М.Б. А почему же мы отмечаем в этом году?

Ю.А. Потому, что это была хоть и важная, но просто победа, как явление Бумажная архитектура сформировалась позже. А визионерское проектирование в России существовало и до нас. В 1981 году произошло и другое "судьбоносное" событие, в Союзе архитекторов сменилось начальство: пришли новые секретари, председателем стал Полянский. И решил он встретиться с молодежью, ответить на ее вопросы – понять, так сказать, чаяния. Вопросов было, как сейчас помню, пять, например: молодежь уходит из профессии. Что вы предлагаете делать чтобы повысить престиж профессии?
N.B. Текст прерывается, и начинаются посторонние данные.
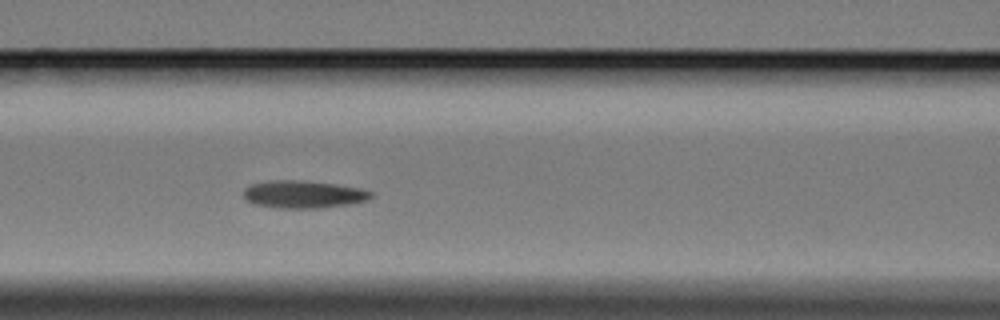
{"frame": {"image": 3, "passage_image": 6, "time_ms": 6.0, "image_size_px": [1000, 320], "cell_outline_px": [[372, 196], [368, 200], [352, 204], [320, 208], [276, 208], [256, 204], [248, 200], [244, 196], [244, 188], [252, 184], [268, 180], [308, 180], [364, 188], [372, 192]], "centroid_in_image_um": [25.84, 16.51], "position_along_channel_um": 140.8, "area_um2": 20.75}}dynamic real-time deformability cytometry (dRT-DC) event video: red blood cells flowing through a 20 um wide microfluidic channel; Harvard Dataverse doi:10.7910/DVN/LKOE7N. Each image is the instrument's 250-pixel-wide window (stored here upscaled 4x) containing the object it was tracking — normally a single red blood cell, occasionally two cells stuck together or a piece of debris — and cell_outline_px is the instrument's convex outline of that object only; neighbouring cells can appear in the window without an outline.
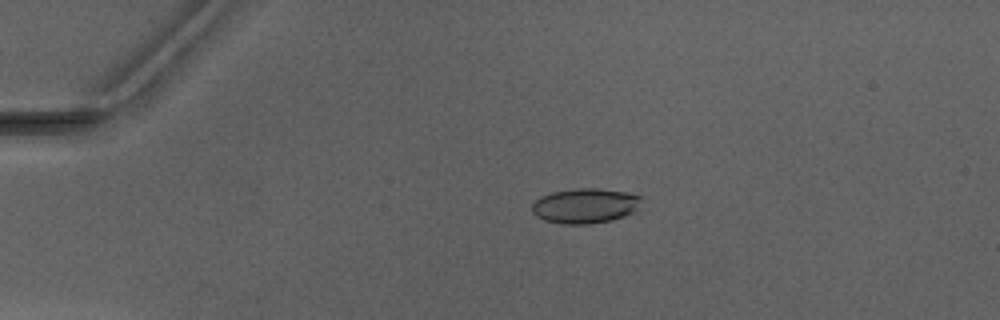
{"species": "Egyptian fruit bat (a non-hibernating species)", "species_latin": "Rousettus aegyptiacus", "temperature_condition": "warm", "stored_images_in_passage": 6, "camera_frame_rate_fps": 3000, "um_per_image_px": 0.085, "animal": {"sex": "male"}, "frame": {"image": 1, "passage_image": 4, "time_ms": 3.667, "image_size_px": [1000, 320], "cell_outline_px": [[640, 208], [636, 212], [612, 220], [588, 224], [564, 224], [544, 220], [536, 216], [532, 212], [532, 204], [536, 200], [552, 192], [576, 188], [600, 188], [628, 192], [640, 196]], "centroid_in_image_um": [49.77, 17.49], "position_along_channel_um": 35.2, "area_um2": 22.43}}
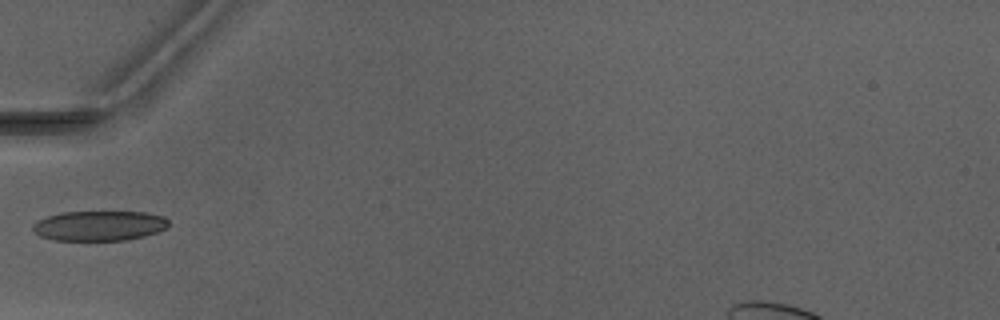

Был и вопрос о конкурсах, и как раз я его по заданию молодежной секции готовил. Анатолий Трофимович начал отвечать: мы не участвуем потому, что идет идеологическая война, нас плохо судят, кроме того, надо платить вступительные взносы, а у нас нет валюты, и прочее. Я, ужасно волнуясь, стал ему возражать, приводя в пример наших гимнасток и боксеров, которых тоже засуживают, и, тем не менее, наши спортсмены в олимпиадах участвуют и выигрывают, тем самым повышая престиж советского спорта. А что до вступительных взносов, то на журнальные конкурсы их вообще не требовалось. Он не нашелся – вопрос оказался на засыпку, только озадаченно спросил: а какие-такие конкурсы? Я о них не слышал. А у меня уже был список каких-то анонсированных конкурсов: вот вам и список. Ну что же, сказал Полянский: давайте попробуем... И мы попробовали - стали отправлять через Союз без лишних формальностей. Опуская детали, скажу, что начиная с 1982 года, отправка превратилась в рутину, число участников росло в геометрической прогрессии - проекты в Японию уходили сотнями. Кстати, художники попытались повторить эту схему у себя, но у них, несмотря на внешнюю простоту, ничего не вышло. Союз Архитекторов тоже по-своему участвовал - секретари отсматривали проекты перед международным почтамтом, было несколько случаев цензуры, но несмертельной. Одна из таких историй – это программный проект Миши Филиппова на «Стиль 2001 года»: кто-то из секретарей разглядел в его ретроидиллических картинках какие-то церковки и просто истерику устроил: у нас церковь отделена от государства. Помню, что я с этим проектом отдельно ходил к секретарю по идеологии Рябушину, упрашивая его разрешить отправку - упросил, и проект ушел. В этом же конкурсе я участвовал со своим "Городом-клубом" на Нагорной улице, и мы с Филипповым получили по первой премии.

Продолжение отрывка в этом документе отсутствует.